◆ **WHAT IS EXPECTED**
The expected output is the line holding "3) After giving" plus every line after it through the end of the listing, copied exactly.

◆ **RECORDS FOR PROCESSING**
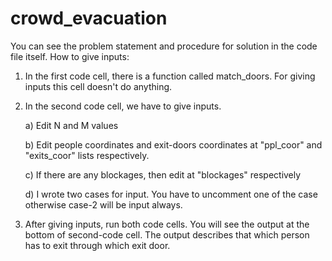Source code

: # crowd_evacuation
You can see the problem statement and procedure for solution in the code file itself.
How to give inputs:
  1) In the first code cell, there is a function called match_doors. For giving inputs this cell doesn't do anything.
  2) In the second code cell, we have to give inputs. 
  
      a) Edit N and M values
      
      b) Edit people coordinates and exit-doors coordinates at "ppl_coor" and "exits_coor" lists respectively.
      
      c) If there are any blockages, then edit at "blockages" respectively
      
      d) I wrote two cases for input. You have to uncomment one of the case otherwise case-2 will be input always.
  
  3) After giving inputs, run both code cells. You will see the output at the bottom of second-code cell.
     The output describes that which person has to exit through which exit door.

◆ **SOLUTION TO THIS EXERCISE**
  3) After giving inputs, run both code cells. You will see the output at the bottom of second-code cell.
     The output describes that which person has to exit through which exit door.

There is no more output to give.